The story of Allison
Three years ago I began to experience severe daily headaches, nausea and vertigo. I didn’t think much of it (thought it was migraines), until I started to have very blurry vision and then vertical diplopia (double vision) and sixth nerve palsy. I first went to an optometrist who prescribed much stronger glasses with trifocal lenses. They worked for about a week, and then I had to go back. I was alarmed when he referred me to see my doctor and gave me a full refund. After a lot of testing for diabetes, etc. I was referred to an ophthalmologist who gave me a diagnosis of IIH based on the severe papilledema in both eyes. He prescribed Diamox for treatment, and about a month later my headache was severe enough to go to the ER where I had my first lumbar puncture and confirmed my diagnosis as IIH because of highly elevated spinal fluid pressure. I bounced around to different neurologists because Diamox was not relieving my symptoms and my vision deteriorated until I could no longer drive or continue working.
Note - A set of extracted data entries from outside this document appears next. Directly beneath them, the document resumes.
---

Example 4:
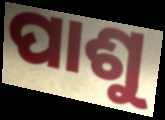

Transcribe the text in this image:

ପାଶୁ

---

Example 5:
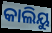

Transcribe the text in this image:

କାଲିୟୁ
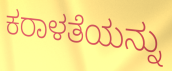
ಕರಾಳತೆಯನ್ನು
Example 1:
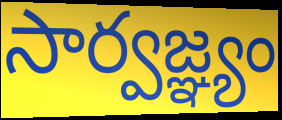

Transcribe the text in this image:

సార్వజ్ఞ్యం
I took a medical leave of 6 months and continued making the rounds for lumbar punctures and being referred to other neurologists. Finally it was decided to send me to neurosurgery for a VP shunt placement, which I am now recovering from. My vision, vertigo and nausea have improved dramatically and I am able to work again, but my shunt has not fully resolved my daily headaches. Having a shunt brings on a whole new set of challenges for me and I am told I may need a surgical revision shortly.
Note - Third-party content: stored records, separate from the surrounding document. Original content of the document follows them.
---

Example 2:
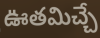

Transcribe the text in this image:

ఊతమిచ్చే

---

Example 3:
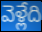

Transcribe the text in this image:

వెళ్లేది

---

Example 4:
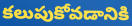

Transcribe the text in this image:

కలుపుకోవడానికి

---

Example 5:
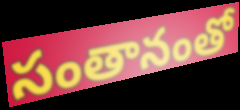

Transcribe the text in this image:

సంతానంతో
I am a participant in research studies with the Intracranial Hypertension Foundation and I urge anyone else with this condition to sign up so they can find a cure. You can choose to share your ongoing medical records and I’ve also completed enrollment for complete brain donation.
Thank you for bringing attention to my rare disease, and I hope cures are found for everyone suffering from these rare diseases.